Bijoy Krishna Girls' College is a women's college in Howrah, India. The college offers undergraduate and postgraduate degrees and is affiliated to University of Calcutta. It is the sole girls' college in Howrah district. Formerly it was Howrah Girls' College. Presently, this college has 27 undergraduate along with 5 postgraduate departments.

History
The college was founded on 1 August 1947 by Bijoy Krishna Bhattacharya, a professor, Indian independence activist and social worker to promote and provide higher education for women. Bengali poet Jibanananda Das and Bengali novelist Bani Basu both were the professors of this college.

Location
This college is located in the heart of the city and just in the vicinity of Howrah Junction railway station. Howrah known as twin city to Kolkata, located on the west bank of holy Ganges river. The Bhāgirathi-Hooghly river, called 'Ganga' or Ganges traditionally, is very close to the college. Nabanna (building), the new State Secretariat of West Bengal is situated in Howrah and also close to the college.

Communication and Transportation
This college is well communicated with Kolkata city and other parts of India through railways and roads. It is also well communicated with launch service from Howrah Ferry Ghat. The nearest railway station is Howrah Junction railway station. It is also easy accessible from Sealdah railway station, Santragachi Junction railway station and Kolkata Railway Station. The Kolkata Metro Line 2 or East West Metro Corridor, which is under construction, within a walking distance from the college. The nearest international and domestic airport is Netaji Subhas Chandra Bose International Airport. Howrah Maidan bus depot is just a walking distance. Besides Bankim Setu is a flyover, which connects the college with rest of Kolkata and Howrah district as buses are available here also.
+-------+
__Stated task a__
Convert the stretch of the records from their start through the line containing "country: Ecuador" into a two-column CSV with the headers field and value. Give one row per line, put each entry in its own quoted field, and replace any line breaks with spaces.
+-------+
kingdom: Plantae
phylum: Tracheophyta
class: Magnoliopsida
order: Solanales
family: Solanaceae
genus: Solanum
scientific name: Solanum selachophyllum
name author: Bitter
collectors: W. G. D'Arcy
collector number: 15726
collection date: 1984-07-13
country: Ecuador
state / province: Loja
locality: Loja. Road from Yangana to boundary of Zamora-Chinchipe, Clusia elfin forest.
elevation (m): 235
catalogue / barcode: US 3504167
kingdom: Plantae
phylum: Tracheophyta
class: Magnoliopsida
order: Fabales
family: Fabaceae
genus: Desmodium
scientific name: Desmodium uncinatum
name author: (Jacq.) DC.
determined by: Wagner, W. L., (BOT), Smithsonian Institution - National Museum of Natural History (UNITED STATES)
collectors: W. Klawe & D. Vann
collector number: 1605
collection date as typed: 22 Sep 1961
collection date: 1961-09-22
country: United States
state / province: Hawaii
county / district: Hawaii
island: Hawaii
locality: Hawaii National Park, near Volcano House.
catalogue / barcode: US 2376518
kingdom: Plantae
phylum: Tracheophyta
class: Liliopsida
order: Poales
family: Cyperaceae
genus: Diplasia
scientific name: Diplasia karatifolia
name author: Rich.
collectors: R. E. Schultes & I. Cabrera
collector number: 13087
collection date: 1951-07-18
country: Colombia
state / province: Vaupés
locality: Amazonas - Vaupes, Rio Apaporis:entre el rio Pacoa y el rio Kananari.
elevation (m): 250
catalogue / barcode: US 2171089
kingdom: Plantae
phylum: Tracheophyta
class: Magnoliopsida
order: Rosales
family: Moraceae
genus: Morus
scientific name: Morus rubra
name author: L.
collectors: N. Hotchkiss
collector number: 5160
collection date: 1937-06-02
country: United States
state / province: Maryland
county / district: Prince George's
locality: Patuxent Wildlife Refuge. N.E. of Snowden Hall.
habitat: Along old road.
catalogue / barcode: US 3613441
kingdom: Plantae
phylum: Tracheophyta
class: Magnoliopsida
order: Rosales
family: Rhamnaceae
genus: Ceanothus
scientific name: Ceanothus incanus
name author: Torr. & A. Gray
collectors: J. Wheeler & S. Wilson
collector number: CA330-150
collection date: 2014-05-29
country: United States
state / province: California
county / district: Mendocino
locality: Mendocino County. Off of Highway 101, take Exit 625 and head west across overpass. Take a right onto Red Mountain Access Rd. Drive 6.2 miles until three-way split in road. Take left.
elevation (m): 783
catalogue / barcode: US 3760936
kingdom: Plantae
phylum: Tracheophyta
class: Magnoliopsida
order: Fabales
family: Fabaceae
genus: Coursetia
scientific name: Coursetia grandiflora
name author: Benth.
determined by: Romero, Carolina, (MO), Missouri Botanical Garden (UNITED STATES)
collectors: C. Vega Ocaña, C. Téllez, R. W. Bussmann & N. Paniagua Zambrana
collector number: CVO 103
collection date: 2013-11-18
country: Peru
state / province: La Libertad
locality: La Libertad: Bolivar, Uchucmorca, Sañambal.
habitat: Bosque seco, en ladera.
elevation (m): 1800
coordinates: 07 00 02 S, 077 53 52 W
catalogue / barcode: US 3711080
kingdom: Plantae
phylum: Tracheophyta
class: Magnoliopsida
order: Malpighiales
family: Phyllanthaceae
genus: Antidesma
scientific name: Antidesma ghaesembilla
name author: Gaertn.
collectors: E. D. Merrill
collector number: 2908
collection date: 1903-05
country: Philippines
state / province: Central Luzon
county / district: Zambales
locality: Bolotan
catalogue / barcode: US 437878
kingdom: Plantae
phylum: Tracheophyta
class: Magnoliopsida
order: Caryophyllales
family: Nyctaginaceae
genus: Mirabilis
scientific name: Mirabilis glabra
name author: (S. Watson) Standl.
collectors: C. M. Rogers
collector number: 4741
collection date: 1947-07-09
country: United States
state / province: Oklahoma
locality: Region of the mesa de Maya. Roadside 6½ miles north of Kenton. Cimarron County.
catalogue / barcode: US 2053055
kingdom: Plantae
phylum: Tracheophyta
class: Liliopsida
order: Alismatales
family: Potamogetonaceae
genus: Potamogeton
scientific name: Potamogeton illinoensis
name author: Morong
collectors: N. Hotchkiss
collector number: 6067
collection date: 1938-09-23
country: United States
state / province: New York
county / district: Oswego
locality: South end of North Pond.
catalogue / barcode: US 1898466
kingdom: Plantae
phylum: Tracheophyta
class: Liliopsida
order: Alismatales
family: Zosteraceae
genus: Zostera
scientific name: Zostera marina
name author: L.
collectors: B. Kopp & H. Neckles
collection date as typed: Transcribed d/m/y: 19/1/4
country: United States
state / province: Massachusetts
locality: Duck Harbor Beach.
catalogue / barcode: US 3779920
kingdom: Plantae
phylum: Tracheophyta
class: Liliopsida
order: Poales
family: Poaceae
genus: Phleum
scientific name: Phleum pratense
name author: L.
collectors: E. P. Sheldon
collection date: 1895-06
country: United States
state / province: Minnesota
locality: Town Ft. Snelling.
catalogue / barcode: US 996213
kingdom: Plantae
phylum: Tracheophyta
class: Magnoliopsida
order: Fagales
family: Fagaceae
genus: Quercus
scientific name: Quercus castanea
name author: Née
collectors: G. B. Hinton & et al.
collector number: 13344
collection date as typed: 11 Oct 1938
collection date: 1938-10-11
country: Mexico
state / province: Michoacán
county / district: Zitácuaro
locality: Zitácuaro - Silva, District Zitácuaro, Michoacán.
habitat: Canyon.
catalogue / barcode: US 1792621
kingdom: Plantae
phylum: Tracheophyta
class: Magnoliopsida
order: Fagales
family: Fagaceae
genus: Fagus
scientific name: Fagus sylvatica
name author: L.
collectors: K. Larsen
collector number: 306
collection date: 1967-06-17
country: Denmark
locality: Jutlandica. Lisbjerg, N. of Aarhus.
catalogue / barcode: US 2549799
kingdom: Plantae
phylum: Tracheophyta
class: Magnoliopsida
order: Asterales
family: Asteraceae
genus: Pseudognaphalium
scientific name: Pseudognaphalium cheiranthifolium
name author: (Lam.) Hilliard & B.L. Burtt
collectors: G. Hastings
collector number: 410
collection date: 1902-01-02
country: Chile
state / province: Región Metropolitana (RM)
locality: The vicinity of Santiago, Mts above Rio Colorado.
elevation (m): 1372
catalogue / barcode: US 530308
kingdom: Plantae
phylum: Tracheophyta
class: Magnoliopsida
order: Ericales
+-------+
__Stated task b__
Repeat word for word the stretch of the article on the college from "Bijoy Krishna Girls'" through "of this college.".

__Written solution a__
field,value
"kingdom:","Plantae"
"phylum:","Tracheophyta"
"class:","Magnoliopsida"
"order:","Solanales"
"family:","Solanaceae"
"genus:","Solanum"
"scientific name:","Solanum selachophyllum"
"name author:","Bitter"
"collectors:","W. G. D'Arcy"
"collector number:","15726"
"collection date:","1984-07-13"
"country:","Ecuador"

__Written solution b__
Bijoy Krishna Girls' College is a women's college in Howrah, India. The college offers undergraduate and postgraduate degrees and is affiliated to University of Calcutta. It is the sole girls' college in Howrah district. Formerly it was Howrah Girls' College. Presently, this college has 27 undergraduate along with 5 postgraduate departments.

History
The college was founded on 1 August 1947 by Bijoy Krishna Bhattacharya, a professor, Indian independence activist and social worker to promote and provide higher education for women. Bengali poet Jibanananda Das and Bengali novelist Bani Basu both were the professors of this college.